Even more than that Barnett seems to miss a very key point. O’Brien contacted NC State first not vice versa. Also, it is common knowledge to anyone who has watched ACC football, which I would assume includes Barnett, that O’Brien was anxious to get out of Boston because he was tired of coaching a team no one cared about. So to suggest this is a case of poaching, attempting to take down a rival, or some kind of gateway to rampant coach raiding within the ACC reeks of being more Chicken Little than an actual columnist. It is not like Lee Fowler and Wendell Murphy set out to take another ACC coach, O’Brien threw his name into the hat so what, pray tell, would Barnett have NC State do, turn aside someone they think is the best man for the job on the basis of some notion that it creates some kind of problem within the conference? Then again according to Barnett, O’Brien has also turned to the dark side for wanting to leave BC and get more money while holding BC up as the last bastion of athletic department integrity in the ACC:

It seems obvious what prompted O’Brien to leave. He made less that $1 million in a league where less successful coaches got more. But the reason he got less was because BC is still trying to keep the athletic arms race within reason. It tried to hold the line, but it couldn’t hold the coach.

Today for BC and O’Brien, it’s welcome again to the ACC, whatever that means anymore.

So, tell me Ned, if the Wilmington Star or Charlotte Observer came along and offered to make you the lead columinst at their paper where you would get more visibility and they would also pay you more money can you honestly say you would turn them down?
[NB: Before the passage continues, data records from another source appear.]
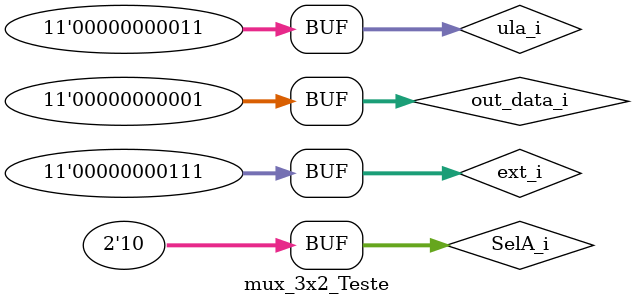
<source format=v>
`timescale 10 ns / 10 ns

module mux_3x2_Teste;

//Inputs
reg [10:0] out_data_i;
reg [10:0] ext_i;
reg [10:0] ula_i;
reg [1:0] SelA_i;

//Outputs
wire [10:0] mux_3x2_o;//Saída do mux

mux_3x2 DUT(out_data_i,ext_i, ula_i, SelA_i, mux_3x2_o);
initial
	begin
		out_data_i = 11'b1;
		ext_i = 11'b10;
		ula_i = 11'b11;
		SelA_i = 2'b0;
		
		#10 SelA_i = 2'b1;
		
		#10 SelA_i = 2'b10;
		
		#10 ext_i = 11'b111;
		
		#10 ext_i = 11'b111;
		
	end
endmodule 
</source>
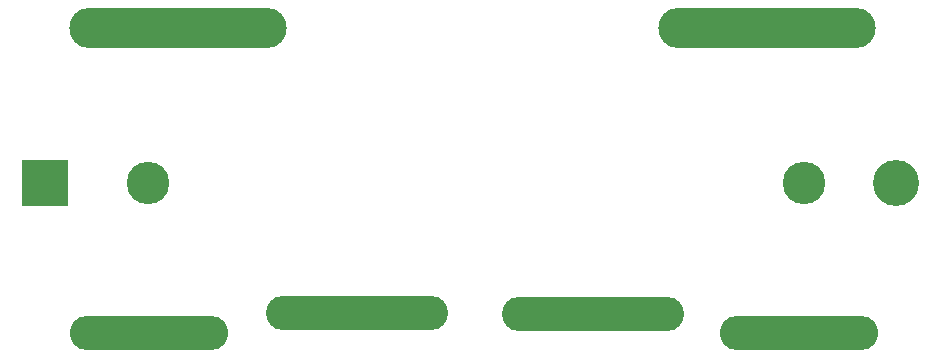
<source format=gbr>
G04 #@! TF.GenerationSoftware,KiCad,Pcbnew,5.1.4-e60b266~84~ubuntu19.04.1*
G04 #@! TF.CreationDate,2019-09-08T19:21:52+02:00*
G04 #@! TF.ProjectId,middle,6d696464-6c65-42e6-9b69-6361645f7063,rev?*
G04 #@! TF.SameCoordinates,Original*
G04 #@! TF.FileFunction,Soldermask,Bot*
G04 #@! TF.FilePolarity,Negative*
%FSLAX46Y46*%
G04 Gerber Fmt 4.6, Leading zero omitted, Abs format (unit mm)*
G04 Created by KiCad (PCBNEW 5.1.4-e60b266~84~ubuntu19.04.1) date 2019-09-08 19:21:52*
%MOMM*%
%LPD*%
G04 APERTURE LIST*
%ADD10O,15.400000X2.900000*%
%ADD11O,18.400000X3.400000*%
%ADD12O,13.400000X2.900000*%
%ADD13C,3.600000*%
%ADD14R,3.900000X3.900000*%
%ADD15C,3.900000*%
G04 APERTURE END LIST*
D10*
X10000000Y18350000D03*
D11*
X24750000Y42550000D03*
D10*
X-10000000Y18400000D03*
D11*
X-25150000Y42550000D03*
D12*
X27450000Y16700000D03*
X-27600000Y16700000D03*
D13*
X27905000Y29400000D03*
X-27705000Y29400000D03*
D14*
X-36350000Y29400000D03*
D15*
X35650000Y29400000D03*
M02*

</source>
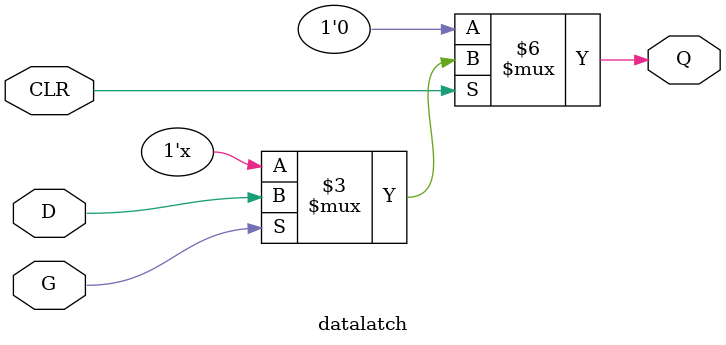
<source format=v>
module datalatch(
    input CLR, D, G,
    output reg Q

);

always @(*) begin
    if(!CLR) begin
        Q <= 0;
    end
    else if (G) begin
        Q <= D;
    end

end
endmodule
</source>
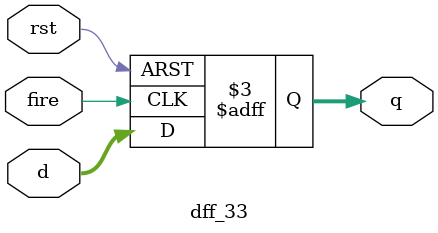
<source format=v>
`timescale 1ns / 1ps


module dff_33(
     input [32:0] d,
     input fire,rst,
     output reg [32:0] q
    );
    
    always @(posedge fire or negedge rst)
      if(rst==0)q <= 33'd0;
      else q <= d;   
endmodule

</source>
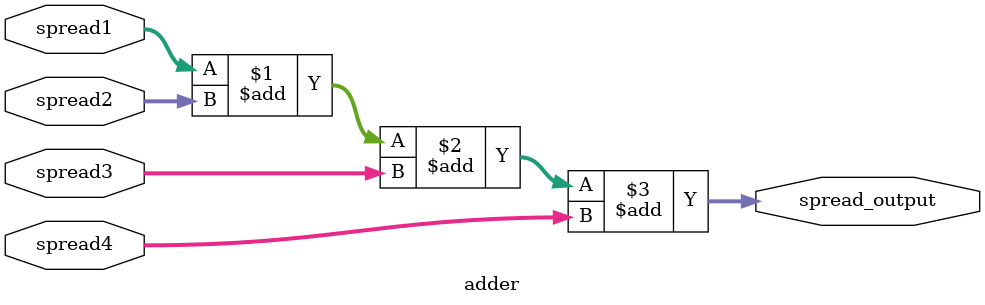
<source format=v>
module adder (
    input [3:0] spread1, spread2, spread3, spread4,
    output [7:0] spread_output
);
    assign spread_output = spread1 + spread2 + spread3 + spread4;
endmodule
</source>
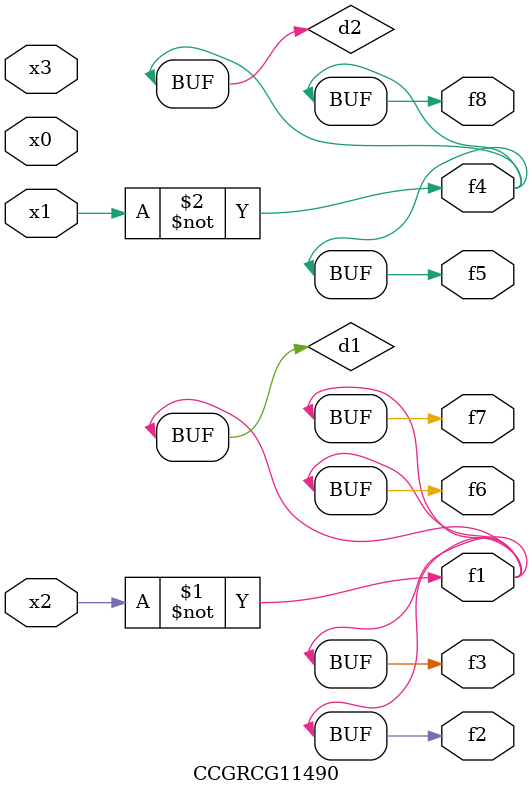
<source format=v>
module CCGRCG11490(
	input x0, x1, x2, x3,
	output f1, f2, f3, f4, f5, f6, f7, f8
);

	wire d1, d2;

	xnor (d1, x2);
	not (d2, x1);
	assign f1 = d1;
	assign f2 = d1;
	assign f3 = d1;
	assign f4 = d2;
	assign f5 = d2;
	assign f6 = d1;
	assign f7 = d1;
	assign f8 = d2;
endmodule

</source>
Could you really tell us you would turn down the better job with the bigger paycheck because want to be loyal to the N&O based on some notion that you do not leave to work for a rival paper? Why should it be any different for O’Brien? Why should he sacrifice a $500,000 per year raise and far greater visibility as a head football coach out of some allegiance to certain conventions which no one cares about? The answer is he shouldn’t. O’Brien has every right to pursue the best job for himself and his family even if he offends the sensibilities of a handful of people and a columinst in Raleigh. The business of college football is cold blooded. It is such when they fire the coach so whining about it being the same when the hiring happens is exceptionally weak in my opinion.

So, if someone can get over to Ned’s house, coax him out from under the bed and show him the sky is not falling, I think we would all feel better.
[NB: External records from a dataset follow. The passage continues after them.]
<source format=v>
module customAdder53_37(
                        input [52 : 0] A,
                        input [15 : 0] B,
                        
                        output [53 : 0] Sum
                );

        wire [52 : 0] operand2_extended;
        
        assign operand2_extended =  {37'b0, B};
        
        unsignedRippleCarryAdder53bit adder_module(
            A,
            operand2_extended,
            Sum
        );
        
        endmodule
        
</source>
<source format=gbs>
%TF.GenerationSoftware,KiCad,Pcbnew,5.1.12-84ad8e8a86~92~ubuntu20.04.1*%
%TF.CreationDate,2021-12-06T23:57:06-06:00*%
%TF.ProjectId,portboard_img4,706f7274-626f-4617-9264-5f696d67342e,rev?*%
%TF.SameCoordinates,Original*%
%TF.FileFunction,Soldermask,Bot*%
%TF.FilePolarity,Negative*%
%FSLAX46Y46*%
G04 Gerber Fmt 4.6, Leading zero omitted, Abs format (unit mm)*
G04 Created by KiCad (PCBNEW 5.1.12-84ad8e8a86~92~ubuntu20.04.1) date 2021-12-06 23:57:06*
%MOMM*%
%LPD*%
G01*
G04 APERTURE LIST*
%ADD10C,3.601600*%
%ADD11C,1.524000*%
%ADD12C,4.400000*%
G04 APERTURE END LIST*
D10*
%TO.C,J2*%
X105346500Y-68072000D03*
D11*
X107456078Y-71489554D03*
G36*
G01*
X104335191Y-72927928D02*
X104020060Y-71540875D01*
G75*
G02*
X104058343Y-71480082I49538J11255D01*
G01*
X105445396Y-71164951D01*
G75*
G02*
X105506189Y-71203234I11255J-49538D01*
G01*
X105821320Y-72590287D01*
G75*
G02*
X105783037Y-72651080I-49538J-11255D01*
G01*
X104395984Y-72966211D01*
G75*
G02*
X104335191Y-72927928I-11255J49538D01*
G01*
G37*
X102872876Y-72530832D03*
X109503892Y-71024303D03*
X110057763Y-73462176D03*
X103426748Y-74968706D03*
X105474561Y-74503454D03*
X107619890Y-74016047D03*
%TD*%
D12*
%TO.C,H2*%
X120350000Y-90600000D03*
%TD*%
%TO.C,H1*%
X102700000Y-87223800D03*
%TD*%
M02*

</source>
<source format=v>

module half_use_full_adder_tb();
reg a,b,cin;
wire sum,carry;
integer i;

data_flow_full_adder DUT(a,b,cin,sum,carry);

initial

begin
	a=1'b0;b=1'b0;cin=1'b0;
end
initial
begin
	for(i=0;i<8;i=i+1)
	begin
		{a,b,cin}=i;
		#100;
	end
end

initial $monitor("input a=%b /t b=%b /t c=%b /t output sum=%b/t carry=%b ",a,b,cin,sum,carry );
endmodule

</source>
Note: I would maintain that there are some restrictions to this in terms of media reaction if there was movement between Wake Forest or Clemson to a North Carolina ACC member or vice versa. If schools are within a certain geographical proximity with fans that are close to one another and the same media outlets covering them it would create a huge PR issue. The question then is whether or not the coach/school wants to deal with all of that. However, the sensibilities Barnett mentioned should be a very small consideration in the decision.

Also, the SEC has this kind of thing happening on a regular basis.


3 Responses to Ned Barnett: Defender of the Unwritten Rule

  1. Steve says:

    Agree 100%. I’m sure you noticed the predictable follow up this morning. Let the irate emails from Joe Public write your next column for you, with your spin of course.

  2. Wayne says:

    Didn’t UNC hire Jim Tatum away from Maryland in 1955? Was UNC tripping over and breaking “unwritten” rules then? Was UNC raiding a “fellow ACC school” then? Since what Mr. Barnett refers to as “raiding” apparently started as long ago as 1955, I’m not real concerned about “where it will end”. Apparently, the sky didn’t fall in 1955 or in the subsequent 50+ years. Maybe this type of “article” is one of the reasons some folks refer to the N&O as the “News & Disturber”.

  3. Kevin says:

    I believe O’Brien also let UNC know he might be interested. I think this was a situation where all parties are happy in the end. BC made no effort to keep O’Brien and NCSU got just what they needed, someone to bring discipline back into the program.

    I agree that this sort of thing between traditional rivals or schools close to each other might ruffle more feathers but concerning this coaching change nowhere do I hear anyone but a columnist looking to stir some pudding crying foul.